Überhaupt sollte man nur glauben, was die eigenen Augen sehen und die eigenen Ohren hören können, dann wäre man nicht so der Meinung anderer ausgeliefert, die die dann per Dekret oder Leitartikel zu einer allgemeingültigen machen. Schließlich verstehe ich vom Russen mindestens so viel wie der Außenminister, mein Opa hat immerhin 4 Jahre Sibirien hinter sich. Und ich hab ein Buch dazu gelesen. Nein, zwei. Sicher, schwierig wird sowas, wenn der Onkologe aus dem Labor kommt und erste Anzeichen eines Tumors entdeckt zu haben glaubt, die das bloße Auge nicht wird erkennen können – und ein Mikroskop kann immer manipuliert sein. Auf die Meinung des Arztes hören wir dann doch zumeist. Zumindest die meisten von uns. Und lässt uns klein und hilflos zurück.

Es ist schwierig mit den Meinungen, weil wir tief im Innern wissen, daß wir von den allermeisten Dingen schlicht keine Ahnung haben und dringend auf die Meinungen anderer angewiesen sind. Die dann so gar keine Meinungen mehr sind, sondern Ansichten, Analysen oder sogar klare An- und Aussagen. Und das gilt nicht nur für die sogenannten „Fachleute“ und „Experten“, die Geräte lesen und Analysen interpretieren können, das gilt auch für Bereiche und Felder, die als „weich“ verlacht werden: Politik, Sprach- oder Gesellschaftswissenschaften, ganz sicher, was die Geschichte in all ihren Facetten betrifft. Es ist ein schreckliches Gefühl, zu merken, daß man mit der eigenen Meinung nirgendwohin gelangt, weil sie vollkommen unbedeutend ist. Diese Erkenntnis ist dem Zweijährigen ein Trauma, möglicherweise, bitter, wenn sie dem Zwanzigjährigen immer noch zum Trauma gereicht.

Wenn also ein ordentlich mutig getrunkener Spaziergänger in Dresden oder Leipzig, ein Wutbürger in Stuttgart oder Hamburg oder ein Besorgter in München oder in Rostock sich hinsetzt, ein Plakat bekritzelt, damit auf die Straße geht und seinem Unmut mal so richtig Luft macht, dann muß man konstatieren, es ureigentlich mit einem Akt der Verzweiflung zu tun zu haben, doch nicht, wie der Wutbürger glaubt, weil er ungehört bleibt, weit gefehlt!
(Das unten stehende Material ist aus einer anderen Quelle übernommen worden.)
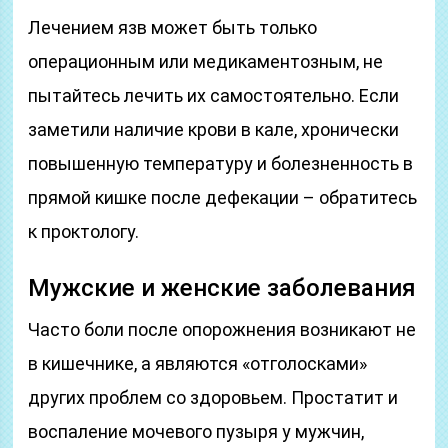
Лечением язв может быть только
операционным или медикаментозным, не
пытайтесь лечить их самостоятельно. Если
заметили наличие крови в кале, хронически
повышенную температуру и болезненность в
прямой кишке после дефекации – обратитесь
к проктологу.
Мужские и женские заболевания
Часто боли после опорожнения возникают не
в кишечнике, а являются «отголосками»
других проблем со здоровьем. Простатит и
воспаление мочевого пузыря у мужчин,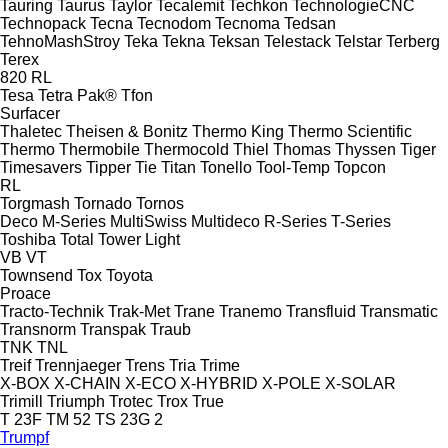
Tauring
Taurus
Taylor
Tecalemit
Techkon
TechnologieCNC
Technopack
Tecna
Tecnodom
Tecnoma
Tedsan
TehnoMashStroy
Teka
Tekna
Teksan
Telestack
Telstar
Terberg
Terex
820
RL
Tesa
Tetra Pak®
Tfon
Surfacer
Thaletec
Theisen & Bonitz
Thermo King
Thermo Scientific
Thermo
Thermobile
Thermocold
Thiel
Thomas
Thyssen
Tiger
Timesavers
Tipper Tie
Titan
Tonello
Tool-Temp
Topcon
RL
Torgmash
Tornado
Tornos
Deco
M-Series
MultiSwiss
Multideco
R-Series
T-Series
Toshiba
Total
Tower Light
VB
VT
Townsend
Tox
Toyota
Proace
Tracto-Technik
Trak-Met
Trane
Tranemo
Transfluid
Transmatic
Transnorm
Transpak
Traub
TNK
TNL
Treif
Trennjaeger
Trens
Tria
Trime
X-BOX
X-CHAIN
X-ECO
X-HYBRID
X-POLE
X-SOLAR
Trimill
Triumph
Trotec
Trox
True
T 23F
TM 52
TS 23G 2
Trumpf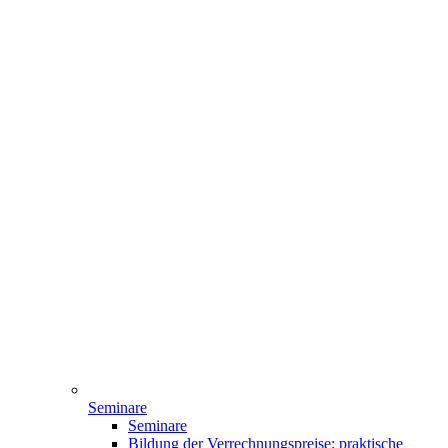
Seminare
Seminare
Bildung der Verrechnungspreise: praktische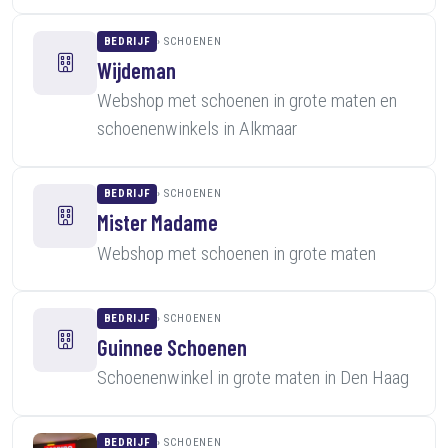
BEDRIJF
SCHOENEN
Wijdeman
Webshop met schoenen in grote maten en
schoenenwinkels in Alkmaar
BEDRIJF
SCHOENEN
Mister Madame
Webshop met schoenen in grote maten
BEDRIJF
SCHOENEN
Guinnee Schoenen
Schoenenwinkel in grote maten in Den Haag
BEDRIJF
SCHOENEN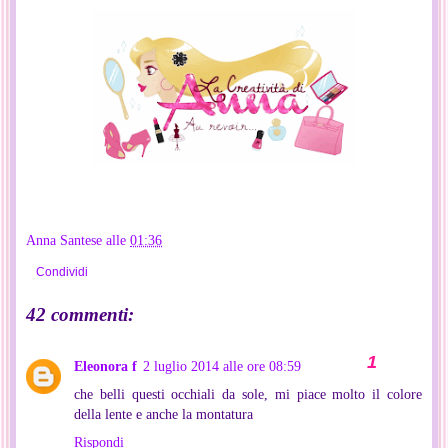
Anna Santese
alle
01:36
Condividi
42 commenti:
Eleonora f
2 luglio 2014 alle ore 08:59
che belli questi occhiali da sole, mi piace molto il colore
della lente e anche la montatura
Rispondi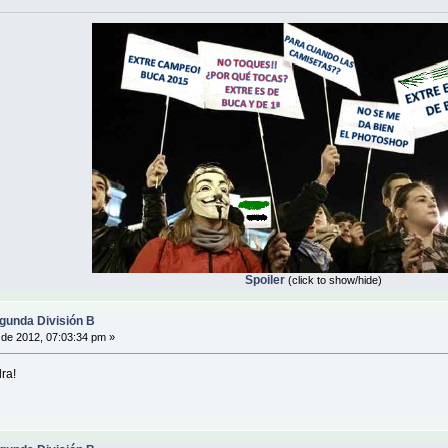
Spoiler
(click to show/hide)
gunda División B
de 2012, 07:03:34 pm »
ra!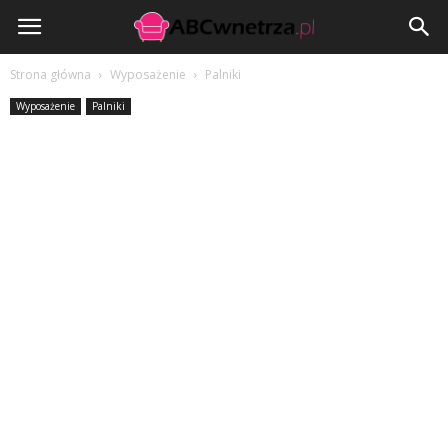
ABCwnetrza.pl
Strona główna
Wyposażenie
Palniki
Wyposażenie
Palniki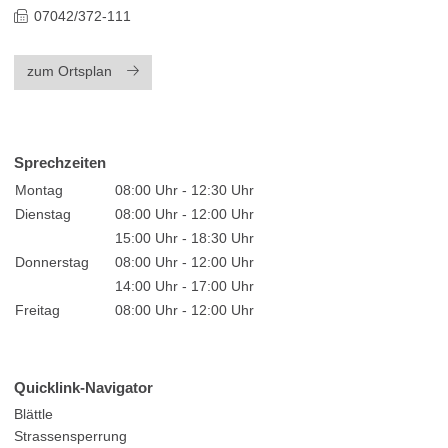
07042/372-111
zum Ortsplan
Sprechzeiten
Montag
08:00 Uhr - 12:30 Uhr
Dienstag
08:00 Uhr - 12:00 Uhr
15:00 Uhr - 18:30 Uhr
Donnerstag
08:00 Uhr - 12:00 Uhr
14:00 Uhr - 17:00 Uhr
Freitag
08:00 Uhr - 12:00 Uhr
Quicklink-Navigator
Blättle
Strassensperrung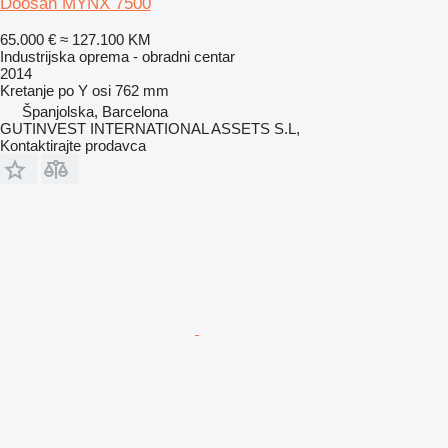
Doosan MYNX 7500
65.000 €
≈ 127.100 KM
Industrijska oprema - obradni centar
2014
Kretanje po Y osi
762 mm
Španjolska, Barcelona
GUTINVEST INTERNATIONAL ASSETS S.L,
Kontaktirajte prodavca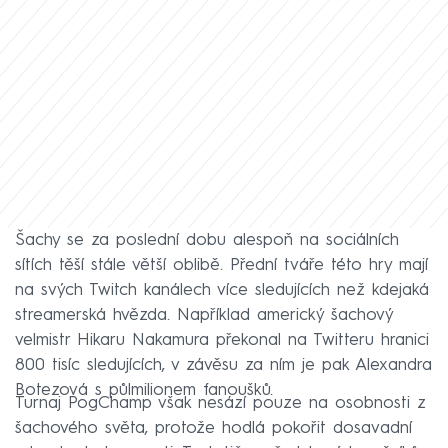
Šachy se za poslední dobu alespoň na sociálních
sítích těší stále větší oblibě. Přední tváře této hry mají
na svých Twitch kanálech více sledujících než kdejaká
streamerská hvězda. Například americký šachový
velmistr Hikaru Nakamura překonal na Twitteru hranici
800 tisíc sledujících, v závěsu za ním je pak Alexandra
Botezová s půlmilionem fanoušků.
Turnaj PogChamp však nesází pouze na osobnosti z
šachového světa, protože hodlá pokořit dosavadní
Es ist die Verzweiflung darüber, sich gar keine „Meinung“ zu irgendetwas erlauben zu können. Aus mangelnder Kenntnis der Sachlage, aus Bequemlichkeit, sich das notwendige Fachwissen anzueignen – ein Faktum, das vor allem in der unseligen Diskussion um das sogenannte „Gendermainstreaming“ immer wieder auffällt, haben die meisten derer, die da so vollkommen unqualifiziert ihre Meinung zum Besten geben, doch so offensichtlich noch nie irgendein Werk zum Thema „Gender“ oder „Gender Studies“ gelesen, sodaß ihre Äußerungen in Kreisen der Kundigen immer wieder für heiteres Gelächter sorgt – oder schlicht, weil es ihnen kognitiv nicht gegeben ist, die Komplexität des Themas, zu dem sie ihre „Meinung“ verlauten lassen, zu erfassen. Man muß es so sagen, leider.

Es wäre so schön, es täte so gut, wenn der von den Wutbürgern so gern ins Feld geführte „gesunde Menschenverstand“ endlich wieder greifen würde und als allererstes ein klitzekleines bisschen Reflektion in die Diskurse zurückbrächte. Dann würden vielleicht wieder mehr Leute kühlen Kopf bewahren und sich mit ihrer Meinung zurückhalten, ganz freiwillig, wohl wissend, daß man sich in 90% aller Fälle lächerlich macht, wenn man seine Meinung ungefragt äußert, einfach deshalb, weil man keine Ahnung hat.

So aber werden wir wahrscheinlich noch eine Weile in einer Gesellschaft leben, die das Sich-Entblöden bereits zu einem lukrativen Wirtschaftszweig in diversen Casting Shows des Fernsehens entwickelt hat. Ertragen wir es, freundlich lächelnd und unsere Meinung vornehm für uns behaltend.